Hopes of finding more survivors of Afghanistan’s deadliest earthquake in decades waned on Thursday, as officials said rescue efforts were nearing completion in mountainous and regional areas. remote areas are the hardest hit.
Attention is turning to providing aid to the injured and shelter to those displaced by a disaster that is believed to have killed more than 1,000 people.
The difficult terrain and deep poverty in southeastern Afghanistan, along the Pakistani border, pose a particular challenge to aid efforts. Some residents live in houses of clay and straw, and the entire village is said to have been nearly wiped out in the earthquake. Thousands of people spent the night in the unseasonal cold, some suffering from rain, wind and even snow.
The heaviest damage appeared to have been in Paktika province, although the epicenter of the 5.9-magnitude quake was about 28 miles southwest. According to the United States Geological Survey.
Sanaullah Masoum, a spokesman for the Paktika governor, said: “The assistance of relief agencies includes medical assistance, food, tents and blankets, but the crisis is spreading in the region and is insufficient”. “We call on aid agencies to provide more food, medical and humanitarian assistance.”
The Taliban government says some supplies have arrived in the country, including by air from Iran and Qatar and overland from Pakistan. Zabihullah Mujahid, a spokesman for the Taliban government, said eight trucks of goods from Pakistan have been delivered to the affected areas, and further supplies have arrived in the capital, Kabul, and will soon be delivered to the area. earthquake area.

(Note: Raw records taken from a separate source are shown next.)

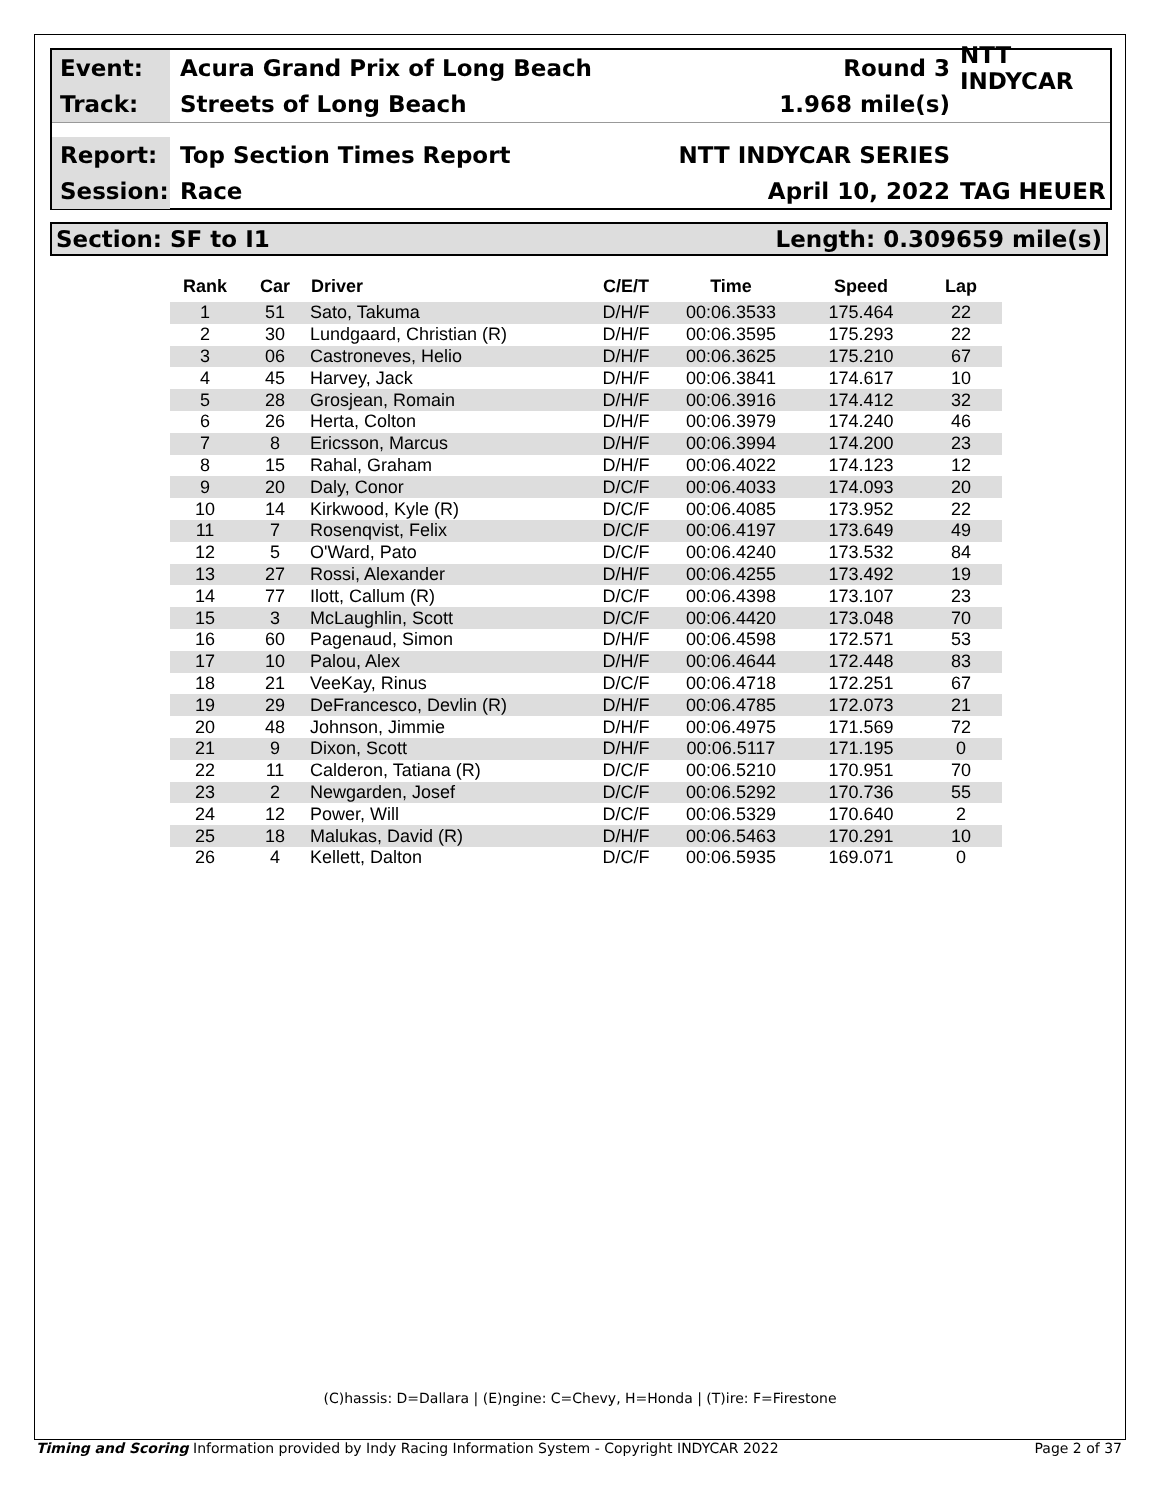Event:
Acura Grand Prix of Long Beach Round 3
NTT INDYCAR
Track:
Streets of Long Beach 1.968 mile(s)
Report:
Top Section Times Report NTT INDYCAR SERIES
Session:
Race April 10, 2022 TAG HEUER
Section: SF to I1 Length: 0.309659 mile(s)
| Rank | Car | Driver | C/E/T | Time | Speed | Lap |
| --- | --- | --- | --- | --- | --- | --- |
| 1 | 51 | Sato, Takuma | D/H/F | 00:06.3533 | 175.464 | 22 |
| 2 | 30 | Lundgaard, Christian (R) | D/H/F | 00:06.3595 | 175.293 | 22 |
| 3 | 06 | Castroneves, Helio | D/H/F | 00:06.3625 | 175.210 | 67 |
| 4 | 45 | Harvey, Jack | D/H/F | 00:06.3841 | 174.617 | 10 |
| 5 | 28 | Grosjean, Romain | D/H/F | 00:06.3916 | 174.412 | 32 |
| 6 | 26 | Herta, Colton | D/H/F | 00:06.3979 | 174.240 | 46 |
| 7 | 8 | Ericsson, Marcus | D/H/F | 00:06.3994 | 174.200 | 23 |
| 8 | 15 | Rahal, Graham | D/H/F | 00:06.4022 | 174.123 | 12 |
| 9 | 20 | Daly, Conor | D/C/F | 00:06.4033 | 174.093 | 20 |
| 10 | 14 | Kirkwood, Kyle (R) | D/C/F | 00:06.4085 | 173.952 | 22 |
| 11 | 7 | Rosenqvist, Felix | D/C/F | 00:06.4197 | 173.649 | 49 |
| 12 | 5 | O'Ward, Pato | D/C/F | 00:06.4240 | 173.532 | 84 |
| 13 | 27 | Rossi, Alexander | D/H/F | 00:06.4255 | 173.492 | 19 |
| 14 | 77 | Ilott, Callum (R) | D/C/F | 00:06.4398 | 173.107 | 23 |
| 15 | 3 | McLaughlin, Scott | D/C/F | 00:06.4420 | 173.048 | 70 |
| 16 | 60 | Pagenaud, Simon | D/H/F | 00:06.4598 | 172.571 | 53 |
| 17 | 10 | Palou, Alex | D/H/F | 00:06.4644 | 172.448 | 83 |
| 18 | 21 | VeeKay, Rinus | D/C/F | 00:06.4718 | 172.251 | 67 |
| 19 | 29 | DeFrancesco, Devlin (R) | D/H/F | 00:06.4785 | 172.073 | 21 |
| 20 | 48 | Johnson, Jimmie | D/H/F | 00:06.4975 | 171.569 | 72 |
| 21 | 9 | Dixon, Scott | D/H/F | 00:06.5117 | 171.195 | 0 |
| 22 | 11 | Calderon, Tatiana (R) | D/C/F | 00:06.5210 | 170.951 | 70 |
| 23 | 2 | Newgarden, Josef | D/C/F | 00:06.5292 | 170.736 | 55 |
| 24 | 12 | Power, Will | D/C/F | 00:06.5329 | 170.640 | 2 |
| 25 | 18 | Malukas, David (R) | D/H/F | 00:06.5463 | 170.291 | 10 |
| 26 | 4 | Kellett, Dalton | D/C/F | 00:06.5935 | 169.071 | 0 |
(C)hassis: D=Dallara | (E)ngine: C=Chevy, H=Honda | (T)ire: F=Firestone
Timing and Scoring Information provided by Indy Racing Information System - Copyright INDYCAR 2022 Page 2 of 37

The area is far from many medical stations or hospitals that can help the injured. The Afghan Defense Ministry has dispatched seven helicopters and a medical team to transport the wounded to military and civilian hospitals, the state news agency reported.

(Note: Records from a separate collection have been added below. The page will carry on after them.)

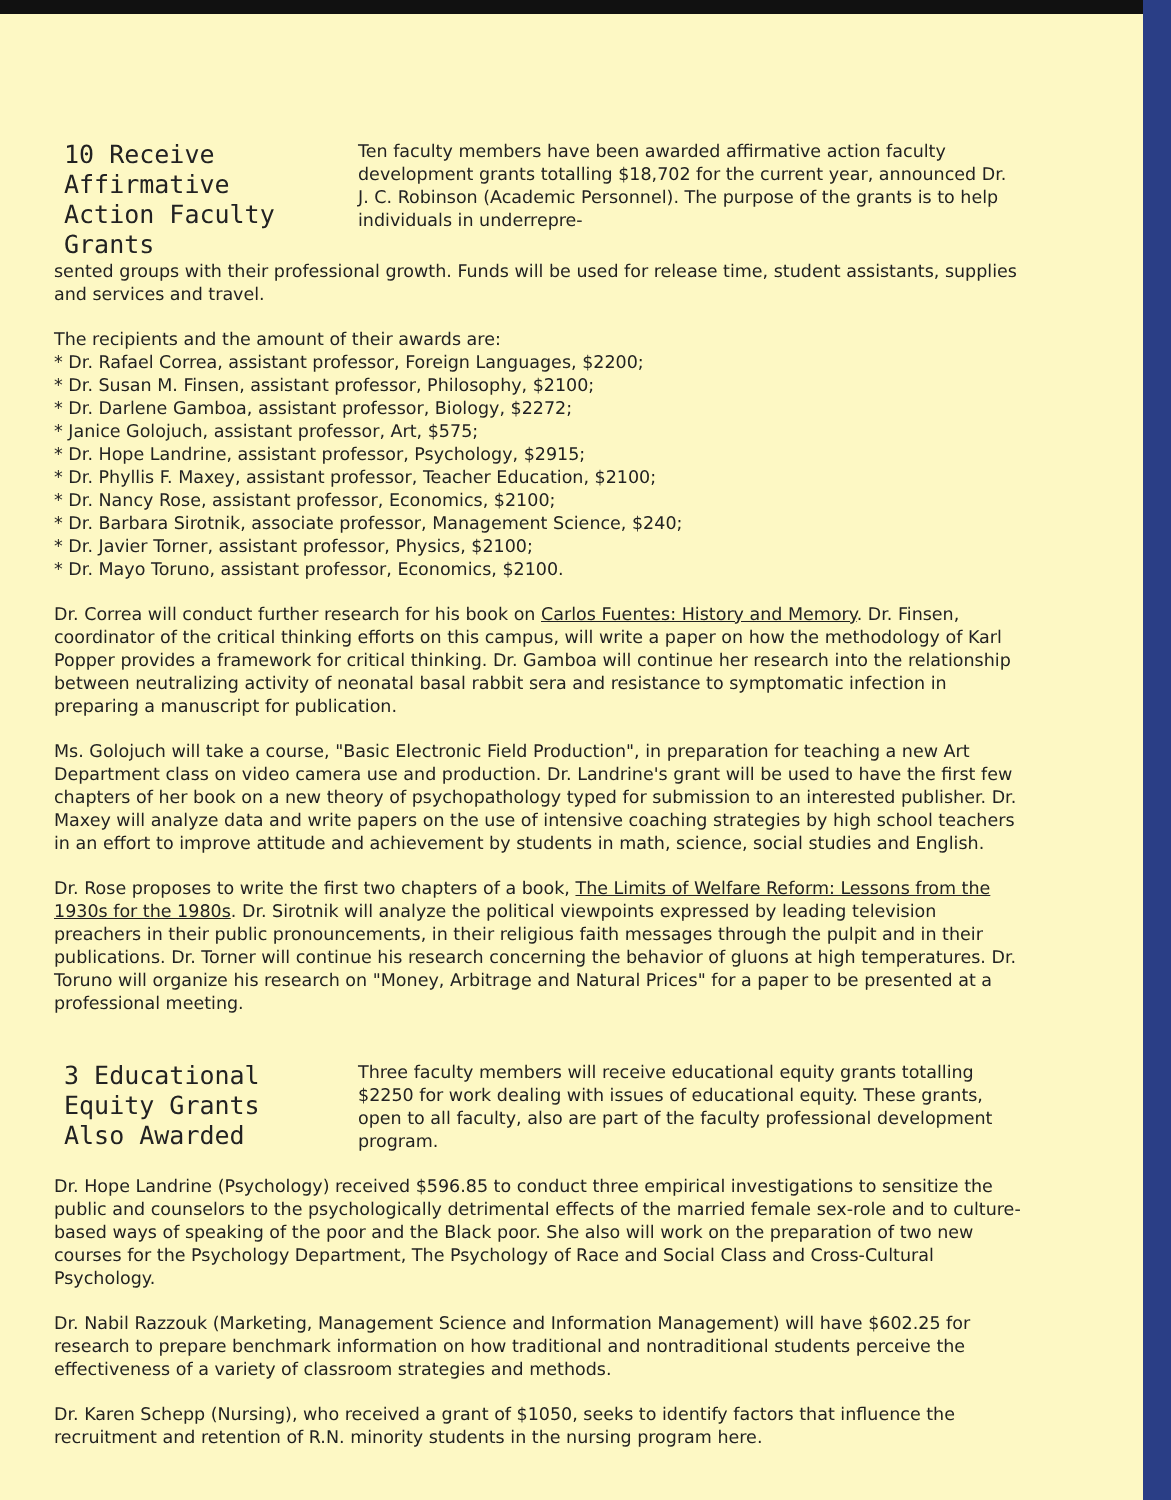10 Receive Affirmative Action Faculty Grants
Ten faculty members have been awarded affirmative action faculty development grants totalling $18,702 for the current year, announced Dr. J. C. Robinson (Academic Personnel). The purpose of the grants is to help individuals in underrepre-
sented groups with their professional growth. Funds will be used for release time, student assistants, supplies and services and travel.
The recipients and the amount of their awards are:
* Dr. Rafael Correa, assistant professor, Foreign Languages, $2200;
* Dr. Susan M. Finsen, assistant professor, Philosophy, $2100;
* Dr. Darlene Gamboa, assistant professor, Biology, $2272;
* Janice Golojuch, assistant professor, Art, $575;
* Dr. Hope Landrine, assistant professor, Psychology, $2915;
* Dr. Phyllis F. Maxey, assistant professor, Teacher Education, $2100;
* Dr. Nancy Rose, assistant professor, Economics, $2100;
* Dr. Barbara Sirotnik, associate professor, Management Science, $240;
* Dr. Javier Torner, assistant professor, Physics, $2100;
* Dr. Mayo Toruno, assistant professor, Economics, $2100.
Dr. Correa will conduct further research for his book on Carlos Fuentes: History and Memory. Dr. Finsen, coordinator of the critical thinking efforts on this campus, will write a paper on how the methodology of Karl Popper provides a framework for critical thinking. Dr. Gamboa will continue her research into the relationship between neutralizing activity of neonatal basal rabbit sera and resistance to symptomatic infection in preparing a manuscript for publication.
Ms. Golojuch will take a course, "Basic Electronic Field Production", in preparation for teaching a new Art Department class on video camera use and production. Dr. Landrine's grant will be used to have the first few chapters of her book on a new theory of psychopathology typed for submission to an interested publisher. Dr. Maxey will analyze data and write papers on the use of intensive coaching strategies by high school teachers in an effort to improve attitude and achievement by students in math, science, social studies and English.
Dr. Rose proposes to write the first two chapters of a book, The Limits of Welfare Reform: Lessons from the 1930s for the 1980s. Dr. Sirotnik will analyze the political viewpoints expressed by leading television preachers in their public pronouncements, in their religious faith messages through the pulpit and in their publications. Dr. Torner will continue his research concerning the behavior of gluons at high temperatures. Dr. Toruno will organize his research on "Money, Arbitrage and Natural Prices" for a paper to be presented at a professional meeting.
3 Educational Equity Grants Also Awarded
Three faculty members will receive educational equity grants totalling $2250 for work dealing with issues of educational equity. These grants, open to all faculty, also are part of the faculty professional development program.
Dr. Hope Landrine (Psychology) received $596.85 to conduct three empirical investigations to sensitize the public and counselors to the psychologically detrimental effects of the married female sex-role and to culture-based ways of speaking of the poor and the Black poor. She also will work on the preparation of two new courses for the Psychology Department, The Psychology of Race and Social Class and Cross-Cultural Psychology.
Dr. Nabil Razzouk (Marketing, Management Science and Information Management) will have $602.25 for research to prepare benchmark information on how traditional and nontraditional students perceive the effectiveness of a variety of classroom strategies and methods.
Dr. Karen Schepp (Nursing), who received a grant of $1050, seeks to identify factors that influence the recruitment and retention of R.N. minority students in the nursing program here.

Mr. Masoum said that the rescue operation in Paktika ended on Wednesday evening. Local authorities in Afghanistan have told international organizations that their search and rescue efforts in the areas are 90% complete and aid groups are focusing on providing shelter and care. care for survivors, said Isabelle Moussard Carlsen, head of the United Nations office in Afghanistan. for Coordinating Humanitarian Affairs.
On Thursday, temperatures rose rapidly, raising fears that those who had to spend a cold night would soon be left under the scorching heat, Ms. Carlsen said. Lack of clean drinking water and sanitation, she said, could trigger outbreaks in the coming days and weeks, adding to the crisis.

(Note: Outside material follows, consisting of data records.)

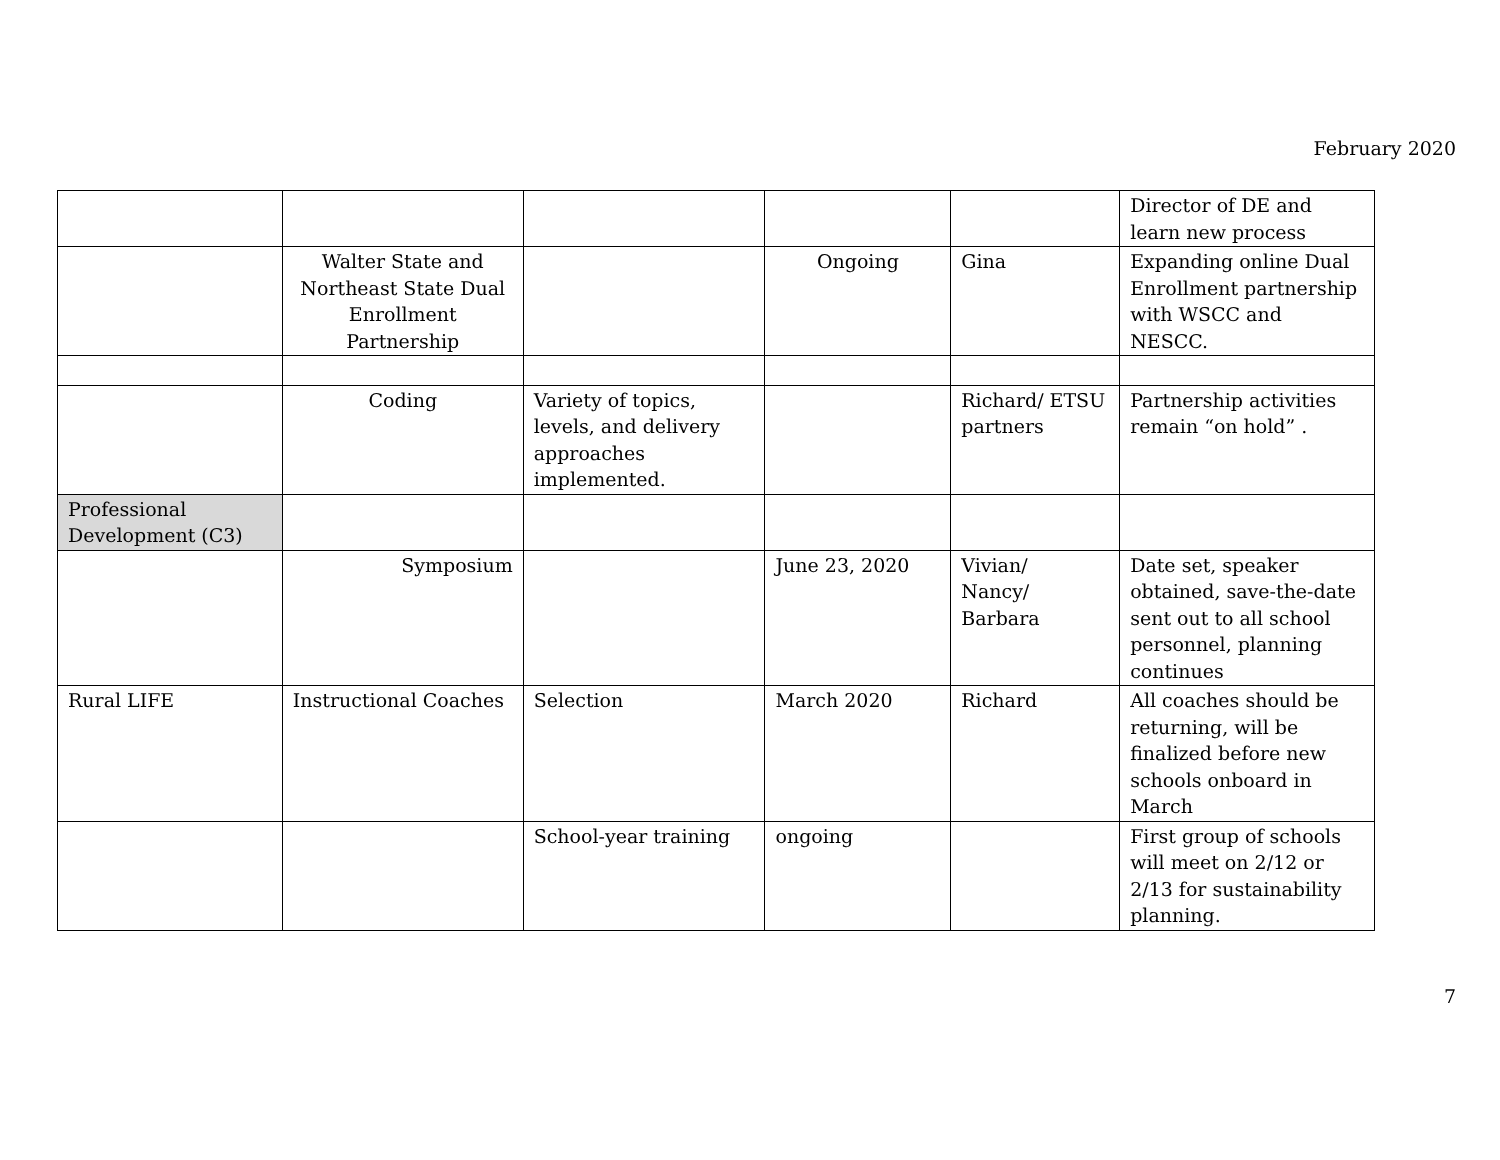February 2020
| | | | | | Director of DE and learn new process |
| | Walter State and Northeast State Dual Enrollment Partnership | | Ongoing | Gina | Expanding online Dual Enrollment partnership with WSCC and NESCC. |
| | Coding | Variety of topics, levels, and delivery approaches implemented. | | Richard/ ETSU partners | Partnership activities remain “on hold” . |
| Professional Development (C3) | | | | | |
| | Symposium | | June 23, 2020 | Vivian/ Nancy/ Barbara | Date set, speaker obtained, save-the-date sent out to all school personnel, planning continues |
| Rural LIFE | Instructional Coaches | Selection | March 2020 | Richard | All coaches should be returning, will be finalized before new schools onboard in March |
| | | School-year training | ongoing | | First group of schools will meet on 2/12 or 2/13 for sustainability planning. |
7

“It’s many layers and many layers of aggravating factors,” she said. “After an immediate life-saving response, these communities will take a long time to recover. There is already very high vulnerability in the area. “
Phone and internet coverage is poor or absent in some parts of the area, making it difficult to assess the exact damage and death toll. Ramiz Alakbarov, the UN’s deputy special representative, said on Wednesday that nearly 2,000 homes had been destroyed.
Mohammad Almas, head of aid and appeals at Qamar, a charity that operates in the area, said that because the quake struck at night, most people were sleeping indoors. More than 25 villages were nearly destroyed, he said, including when a landslide following the earthquake wiped out one village. He added that in one village, a house collapsed on 18 members of a family, leaving only one child alive.